Abstract:
Mitochondrial disorders are a group of clinically and biochemically heterogeneous genetic diseases within the group of inborn errors of metabolism. Primary mitochondrial diseases are mainly caused by defects in one or several components of the oxidative phosphorylation system (complexes I-V). Within these disorders, those associated with complex III deficiencies are the least common. However, thanks to a deeper knowledge about complex III biogenesis, improved clinical diagnosis and the implementation of next-generation sequencing techniques, the number of pathological variants identified in nuclear genes causing complex III deficiency has expanded significantly.

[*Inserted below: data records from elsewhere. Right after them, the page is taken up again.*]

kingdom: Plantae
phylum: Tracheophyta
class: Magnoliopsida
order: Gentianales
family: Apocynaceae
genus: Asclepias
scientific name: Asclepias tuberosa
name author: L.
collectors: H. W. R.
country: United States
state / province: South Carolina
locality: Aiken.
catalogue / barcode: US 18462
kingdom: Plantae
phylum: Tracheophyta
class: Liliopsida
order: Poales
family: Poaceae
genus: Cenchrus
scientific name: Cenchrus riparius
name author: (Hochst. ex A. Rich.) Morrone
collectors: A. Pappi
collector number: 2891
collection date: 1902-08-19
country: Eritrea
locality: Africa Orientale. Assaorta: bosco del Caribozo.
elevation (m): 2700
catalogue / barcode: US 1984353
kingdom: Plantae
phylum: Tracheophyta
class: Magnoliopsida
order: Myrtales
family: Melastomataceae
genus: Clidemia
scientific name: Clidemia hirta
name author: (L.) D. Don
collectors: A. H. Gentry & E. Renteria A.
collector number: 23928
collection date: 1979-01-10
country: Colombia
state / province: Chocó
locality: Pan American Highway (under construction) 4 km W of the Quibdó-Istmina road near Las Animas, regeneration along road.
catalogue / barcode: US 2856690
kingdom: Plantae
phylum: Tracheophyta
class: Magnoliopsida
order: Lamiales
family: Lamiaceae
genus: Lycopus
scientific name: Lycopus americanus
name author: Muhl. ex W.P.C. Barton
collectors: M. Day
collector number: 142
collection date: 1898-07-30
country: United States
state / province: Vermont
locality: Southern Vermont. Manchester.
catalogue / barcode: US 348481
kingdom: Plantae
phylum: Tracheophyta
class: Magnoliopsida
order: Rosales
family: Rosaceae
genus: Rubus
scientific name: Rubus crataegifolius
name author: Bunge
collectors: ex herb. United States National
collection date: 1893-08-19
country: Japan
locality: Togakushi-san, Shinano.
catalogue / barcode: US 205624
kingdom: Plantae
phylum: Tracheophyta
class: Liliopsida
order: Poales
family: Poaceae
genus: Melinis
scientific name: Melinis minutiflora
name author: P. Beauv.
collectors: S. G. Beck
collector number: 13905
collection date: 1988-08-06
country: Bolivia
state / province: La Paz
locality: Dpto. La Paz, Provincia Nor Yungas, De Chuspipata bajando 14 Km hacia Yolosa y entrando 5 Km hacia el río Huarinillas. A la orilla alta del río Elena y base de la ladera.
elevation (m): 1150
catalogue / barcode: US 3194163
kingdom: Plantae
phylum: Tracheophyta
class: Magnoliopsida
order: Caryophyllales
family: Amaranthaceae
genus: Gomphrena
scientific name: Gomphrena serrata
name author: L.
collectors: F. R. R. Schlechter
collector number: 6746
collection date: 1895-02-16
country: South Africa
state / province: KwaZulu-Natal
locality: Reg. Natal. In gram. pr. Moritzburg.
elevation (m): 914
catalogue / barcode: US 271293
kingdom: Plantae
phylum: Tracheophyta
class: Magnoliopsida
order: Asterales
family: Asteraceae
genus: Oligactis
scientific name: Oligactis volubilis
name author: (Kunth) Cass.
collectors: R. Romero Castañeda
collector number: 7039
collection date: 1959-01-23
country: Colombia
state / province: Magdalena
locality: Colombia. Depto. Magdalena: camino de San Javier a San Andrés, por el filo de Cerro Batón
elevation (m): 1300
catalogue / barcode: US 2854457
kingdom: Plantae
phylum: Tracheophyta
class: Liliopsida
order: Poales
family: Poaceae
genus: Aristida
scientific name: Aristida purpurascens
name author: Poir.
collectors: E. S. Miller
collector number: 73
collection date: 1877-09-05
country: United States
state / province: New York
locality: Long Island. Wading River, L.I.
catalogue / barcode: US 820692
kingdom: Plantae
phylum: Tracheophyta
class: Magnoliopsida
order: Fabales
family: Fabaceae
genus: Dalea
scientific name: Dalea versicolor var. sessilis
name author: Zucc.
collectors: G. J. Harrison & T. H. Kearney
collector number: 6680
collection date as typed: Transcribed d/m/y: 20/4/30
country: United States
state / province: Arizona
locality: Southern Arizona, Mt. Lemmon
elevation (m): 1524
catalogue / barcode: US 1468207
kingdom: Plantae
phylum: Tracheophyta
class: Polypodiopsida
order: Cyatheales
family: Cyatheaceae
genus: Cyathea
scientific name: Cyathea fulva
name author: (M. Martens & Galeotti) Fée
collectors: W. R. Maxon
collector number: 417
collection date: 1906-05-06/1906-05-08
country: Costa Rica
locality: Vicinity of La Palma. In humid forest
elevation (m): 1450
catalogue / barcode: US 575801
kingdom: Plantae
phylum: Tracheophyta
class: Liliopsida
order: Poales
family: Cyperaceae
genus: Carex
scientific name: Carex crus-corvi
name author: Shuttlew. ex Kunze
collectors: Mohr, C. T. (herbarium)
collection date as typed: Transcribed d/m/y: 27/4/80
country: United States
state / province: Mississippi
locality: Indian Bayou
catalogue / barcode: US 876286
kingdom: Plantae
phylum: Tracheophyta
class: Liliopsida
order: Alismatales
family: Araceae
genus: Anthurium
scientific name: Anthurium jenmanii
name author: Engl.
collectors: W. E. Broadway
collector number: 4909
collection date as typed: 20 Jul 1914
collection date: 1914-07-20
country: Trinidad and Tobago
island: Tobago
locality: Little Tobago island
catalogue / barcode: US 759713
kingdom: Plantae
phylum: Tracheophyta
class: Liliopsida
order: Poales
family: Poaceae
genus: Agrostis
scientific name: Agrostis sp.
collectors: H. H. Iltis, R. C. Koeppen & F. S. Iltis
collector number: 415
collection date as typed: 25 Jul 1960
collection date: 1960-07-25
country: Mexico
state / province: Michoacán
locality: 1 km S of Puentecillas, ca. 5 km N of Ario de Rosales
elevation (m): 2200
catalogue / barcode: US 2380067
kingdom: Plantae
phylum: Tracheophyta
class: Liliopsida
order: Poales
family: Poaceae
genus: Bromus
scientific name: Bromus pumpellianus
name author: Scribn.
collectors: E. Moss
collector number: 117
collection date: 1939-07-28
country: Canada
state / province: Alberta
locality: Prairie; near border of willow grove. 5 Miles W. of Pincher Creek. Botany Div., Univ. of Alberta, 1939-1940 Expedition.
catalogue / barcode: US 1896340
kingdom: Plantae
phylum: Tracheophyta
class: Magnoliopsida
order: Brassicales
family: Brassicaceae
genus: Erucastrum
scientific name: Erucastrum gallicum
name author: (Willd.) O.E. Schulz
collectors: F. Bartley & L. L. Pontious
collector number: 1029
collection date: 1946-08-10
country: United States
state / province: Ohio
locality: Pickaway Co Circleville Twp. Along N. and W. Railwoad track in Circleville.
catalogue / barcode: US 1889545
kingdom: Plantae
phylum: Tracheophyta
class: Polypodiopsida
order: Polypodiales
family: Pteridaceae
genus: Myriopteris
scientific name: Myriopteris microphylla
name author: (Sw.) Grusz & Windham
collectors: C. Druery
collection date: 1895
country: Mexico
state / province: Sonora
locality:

This updated review summarizes the current knowledge concerning the genetic basis of complex III deficiency, and the main clinical features associated with these conditions.
摘要:
线粒体疾病是先天性代谢错误组中的一组临床和生化异质性遗传疾病。原发性线粒体疾病主要由氧化磷酸化系统(复合物I-V)的一种或几种成分的缺陷引起。在这些疾病中,与复杂III缺陷相关的缺陷是最不常见的。然而,由于对复杂III生物发生的更深入的了解,改善临床诊断和下一代测序技术的实施,在核基因中发现的导致复合物III缺乏症的病理变异数量已显著增加.这篇最新的综述总结了关于复杂III缺乏症遗传基础的最新知识,以及与这些疾病相关的主要临床特征。